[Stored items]
● ● ● ● ● ● ●

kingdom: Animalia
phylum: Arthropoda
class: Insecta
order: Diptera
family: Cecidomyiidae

● ● ● ● ● ● ●

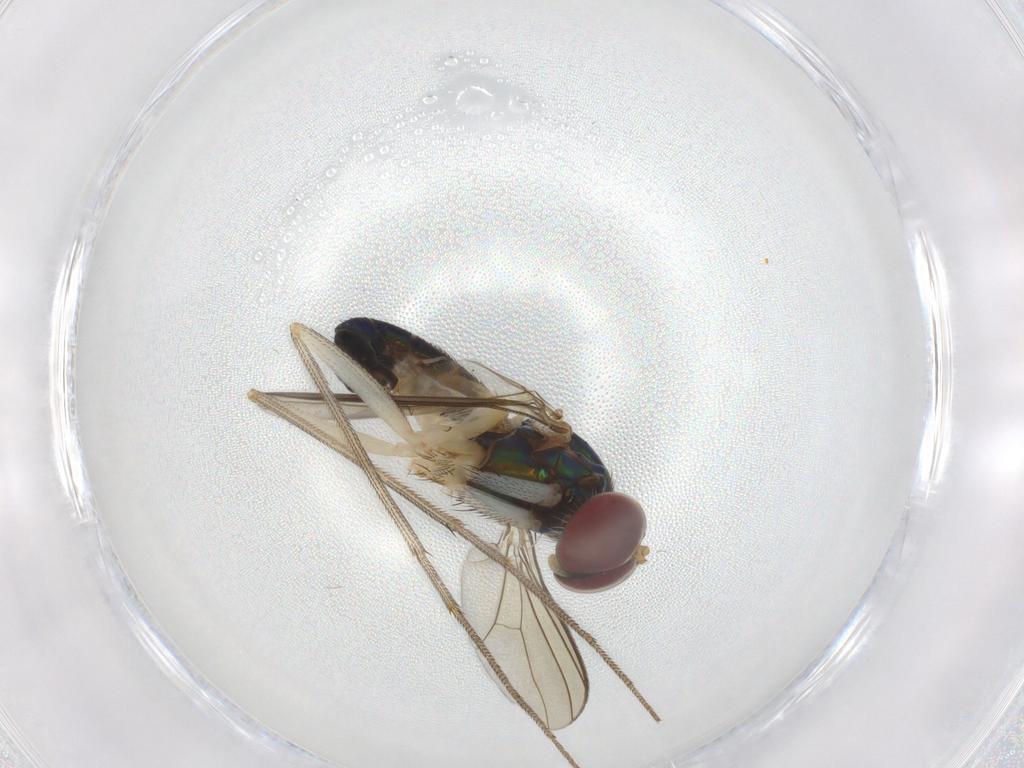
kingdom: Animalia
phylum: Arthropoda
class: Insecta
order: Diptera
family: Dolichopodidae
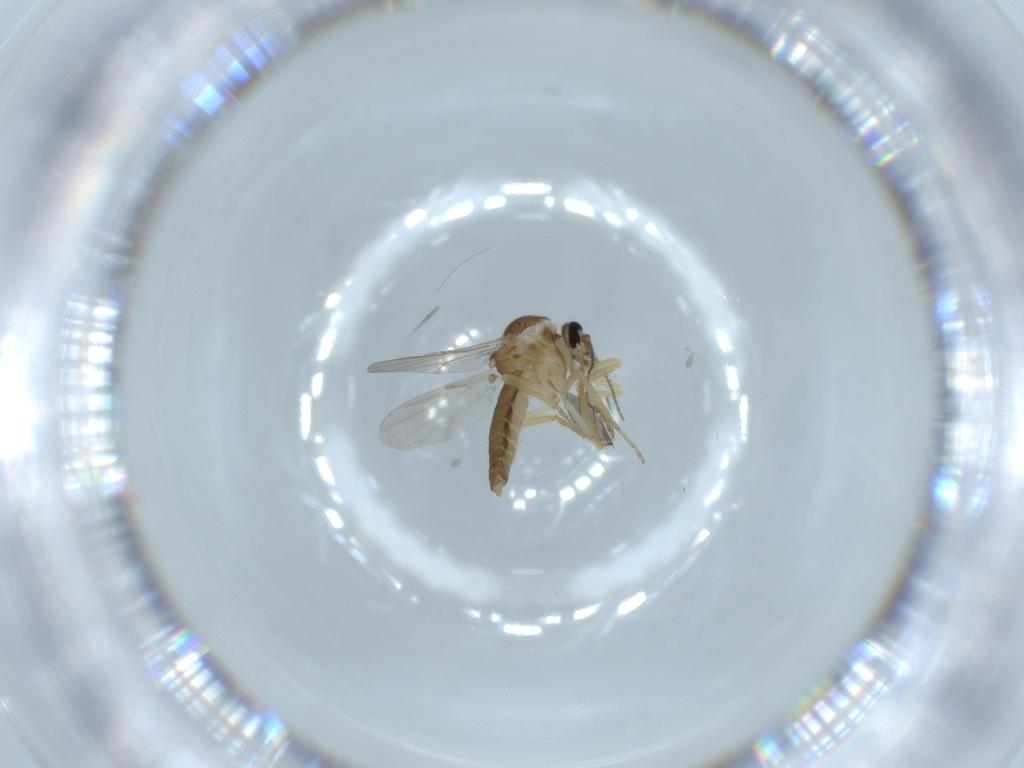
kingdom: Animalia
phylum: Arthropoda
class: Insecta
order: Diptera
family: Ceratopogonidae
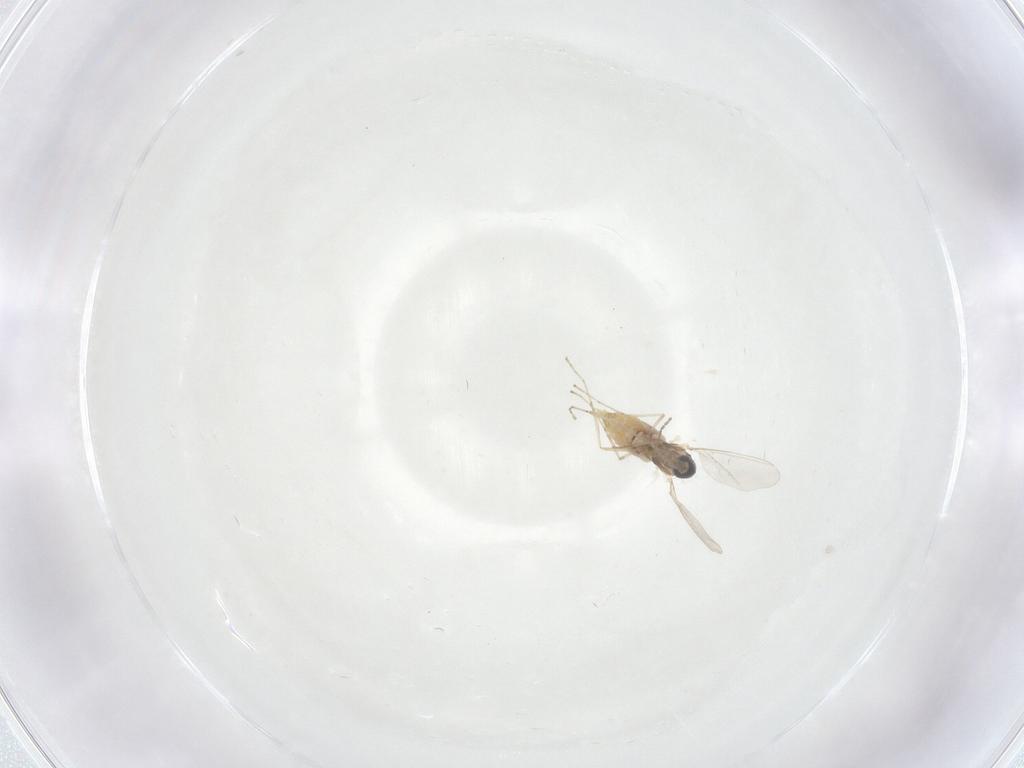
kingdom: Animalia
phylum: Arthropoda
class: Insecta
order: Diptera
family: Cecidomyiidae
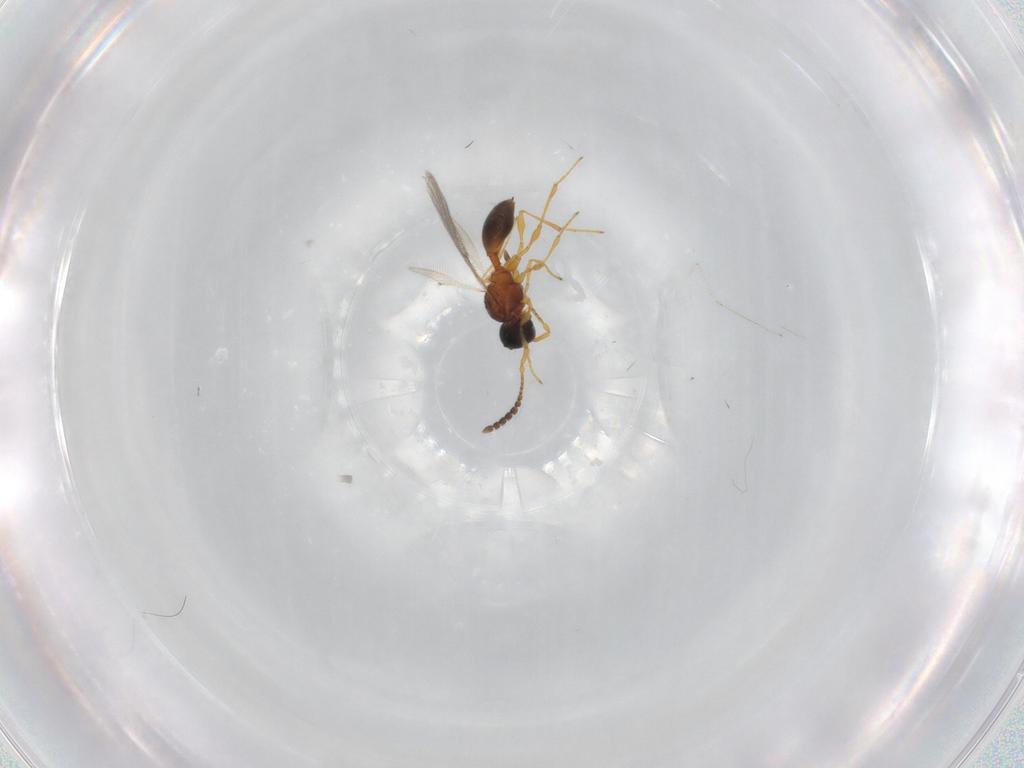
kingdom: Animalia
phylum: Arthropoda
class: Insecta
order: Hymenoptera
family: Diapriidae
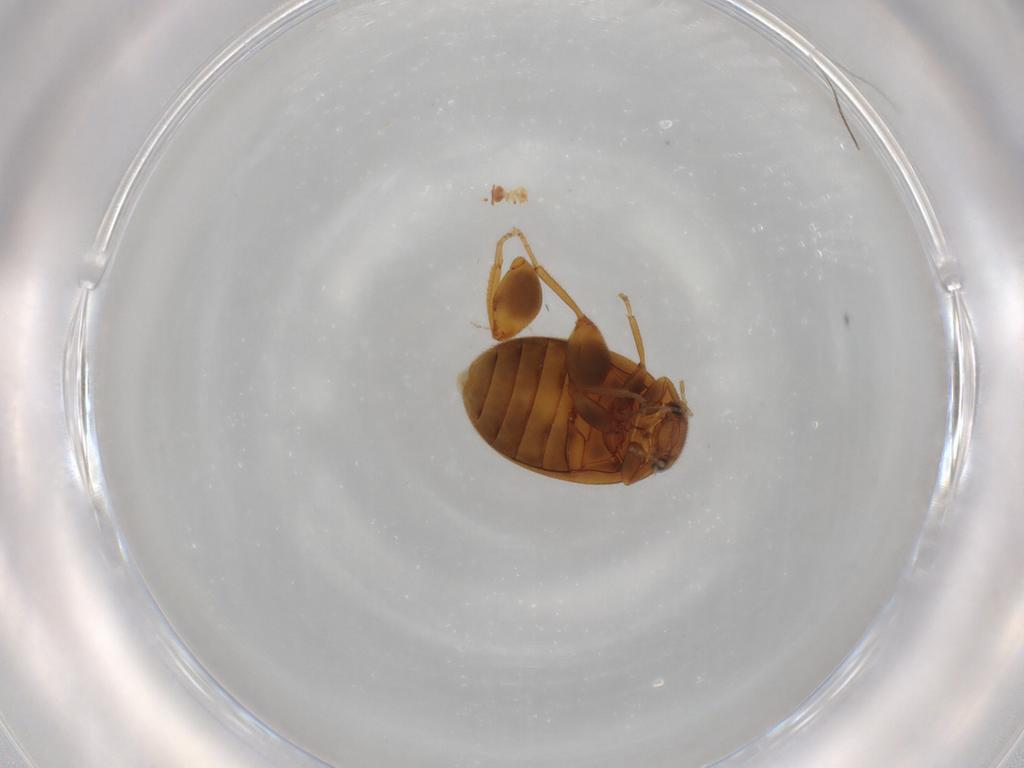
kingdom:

● ● ● ● ● ● ●

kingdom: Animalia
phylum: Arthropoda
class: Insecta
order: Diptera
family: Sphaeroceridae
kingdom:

● ● ● ● ● ● ●

- _To be done_: Pick out every line in the entries above that contains the word "family", and copy each one in full.

- _Correct answer_:
family: Cecidomyiidae
family: Dolichopodidae
family: Ceratopogonidae
family: Cecidomyiidae
family: Diapriidae
family: Sphaeroceridae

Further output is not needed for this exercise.